In a follow-up email, Buckman took a measured view of the controversy. “The end of the transformer era is not yet here,” he reiterated, “but the march has begun.”

He also acknowledged that the $4,000 claim, though technically accurate in context, had drawn attention precisely because it challenged expectations about what it costs to experiment at frontier scale.

Conclusion: A Crack in the Transformer’s Wall?

The release of Brumby-14B-Base is more than an engineering milestone; it is a proof of concept that the transformer’s dominance may finally face credible competition.

By replacing attention with power retention, Manifest AI has demonstrated that performance parity with state-of-the-art transformers is possible at a fraction of the computational cost—and that the long-context bottleneck can be broken without exotic hardware.

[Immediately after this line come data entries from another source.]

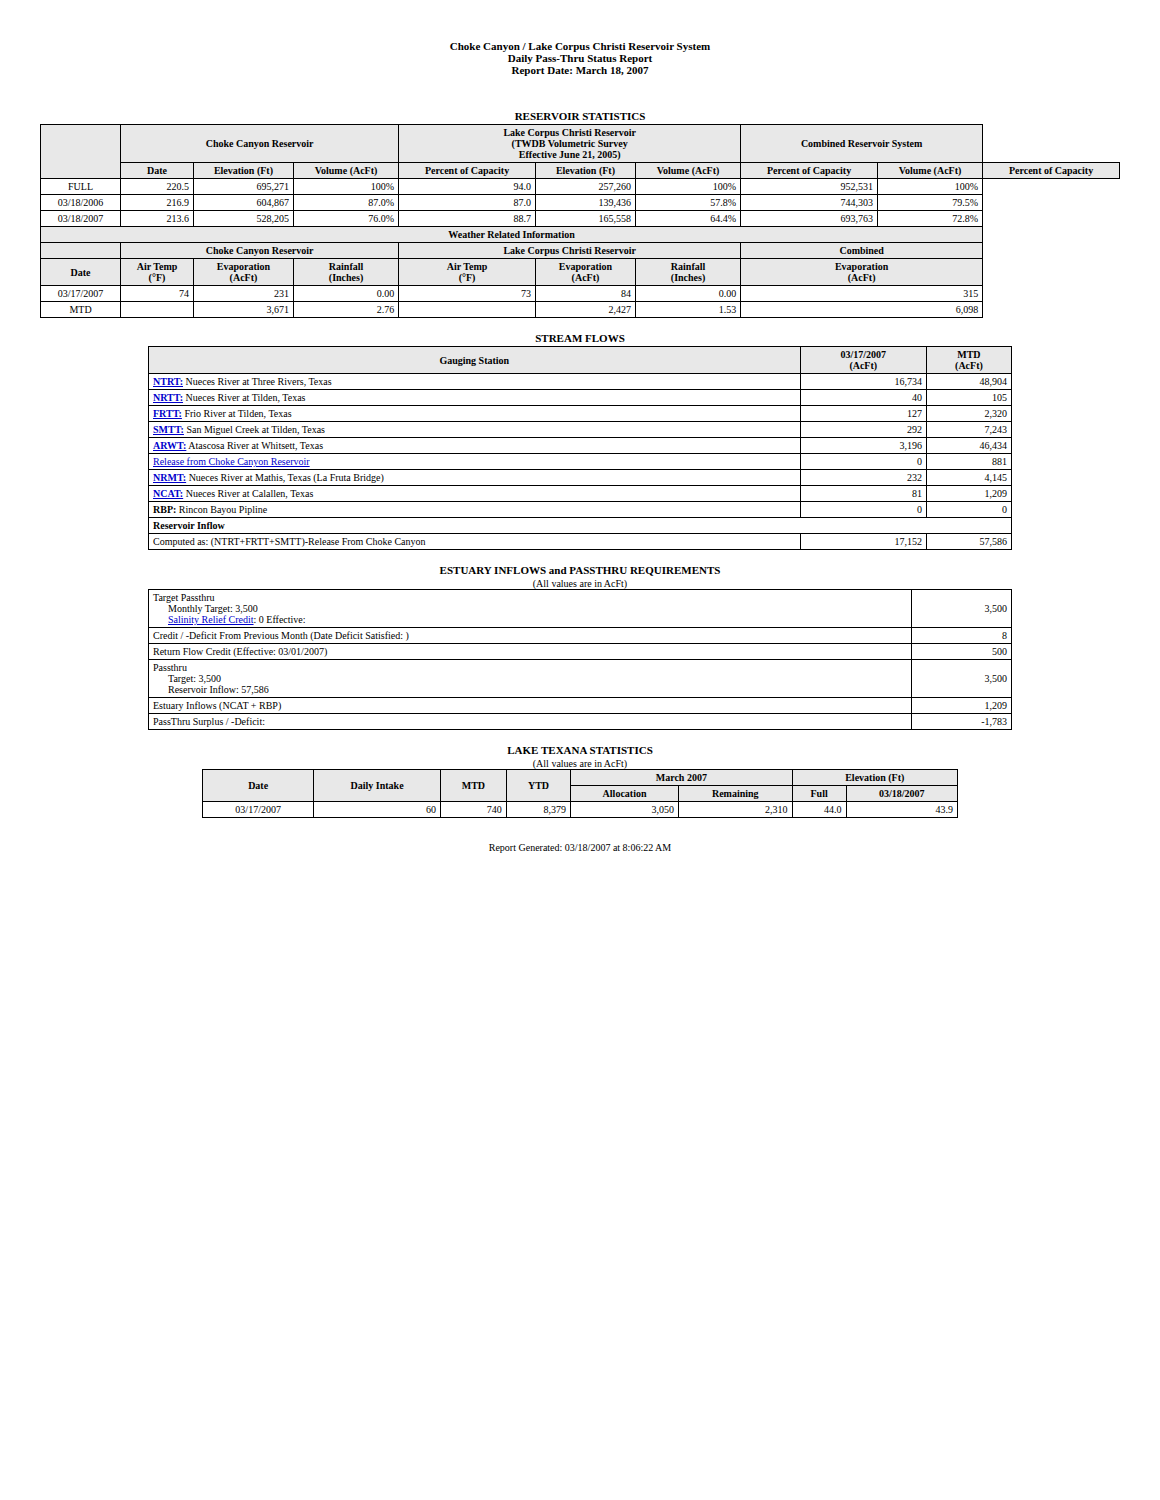Choke Canyon / Lake Corpus Christi Reservoir System
Daily Pass-Thru Status Report
Report Date: March 18, 2007
RESERVOIR STATISTICS
| | Choke Canyon Reservoir | Lake Corpus Christi Reservoir (TWDB Volumetric Survey Effective June 21, 2005) | Combined Reservoir System |
| --- | --- | --- | --- |
| Date | Elevation (Ft) | Volume (AcFt) | Percent of Capacity | Elevation (Ft) | Volume (AcFt) | Percent of Capacity | Volume (AcFt) | Percent of Capacity |
| FULL | 220.5 | 695,271 | 100% | 94.0 | 257,260 | 100% | 952,531 | 100% |
| 03/18/2006 | 216.9 | 604,867 | 87.0% | 87.0 | 139,436 | 57.8% | 744,303 | 79.5% |
| 03/18/2007 | 213.6 | 528,205 | 76.0% | 88.7 | 165,558 | 64.4% | 693,763 | 72.8% |
| Weather Related Information |
| | Choke Canyon Reservoir | Lake Corpus Christi Reservoir | Combined |
| Date | Air Temp (°F) | Evaporation (AcFt) | Rainfall (Inches) | Air Temp (°F) | Evaporation (AcFt) | Rainfall (Inches) | Evaporation (AcFt) |
| 03/17/2007 | 74 | 231 | 0.00 | 73 | 84 | 0.00 | 315 |
| MTD | | 3,671 | 2.76 | | 2,427 | 1.53 | 6,098 |
STREAM FLOWS
| Gauging Station | 03/17/2007 (AcFt) | MTD (AcFt) |
| --- | --- | --- |
| NTRT: Nueces River at Three Rivers, Texas | 16,734 | 48,904 |
| NRTT: Nueces River at Tilden, Texas | 40 | 105 |
| FRTT: Frio River at Tilden, Texas | 127 | 2,320 |
| SMTT: San Miguel Creek at Tilden, Texas | 292 | 7,243 |
| ARWT: Atascosa River at Whitsett, Texas | 3,196 | 46,434 |
| Release from Choke Canyon Reservoir | 0 | 881 |
| NRMT: Nueces River at Mathis, Texas (La Fruta Bridge) | 232 | 4,145 |
| NCAT: Nueces River at Calallen, Texas | 81 | 1,209 |
| RBP: Rincon Bayou Pipline | 0 | 0 |
| Reservoir Inflow |
| Computed as: (NTRT+FRTT+SMTT)-Release From Choke Canyon | 17,152 | 57,586 |
ESTUARY INFLOWS and PASSTHRU REQUIREMENTS
(All values are in AcFt)
| Target Passthru Monthly Target: 3,500 Salinity Relief Credit : 0 Effective: | 3,500 |
| Credit / -Deficit From Previous Month (Date Deficit Satisfied: ) | 8 |
| Return Flow Credit (Effective: 03/01/2007) | 500 |
| Passthru Target: 3,500 Reservoir Inflow: 57,586 | 3,500 |
| Estuary Inflows (NCAT + RBP) | 1,209 |
| PassThru Surplus / -Deficit: | -1,783 |
LAKE TEXANA STATISTICS
(All values are in AcFt)
| Date | Daily Intake | MTD | YTD | March 2007 | Elevation (Ft) |
| --- | --- | --- | --- | --- | --- |
| Allocation | Remaining | Full | 03/18/2007 |
| 03/17/2007 | 60 | 740 | 8,379 | 3,050 | 2,310 | 44.0 | 43.9 |
Report Generated: 03/18/2007 at 8:06:22 AM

The broader implications are twofold. First, the economics of training and serving large models could shift dramatically, lowering the barrier to entry for open research and smaller organizations.

Second, the architectural diversity of AI models may expand again, reigniting theoretical and empirical exploration after half a decade of transformer monoculture.

As Buckman put it: “The end of the transformer era is not yet here. Our release is just one step forward in a long march toward the future.”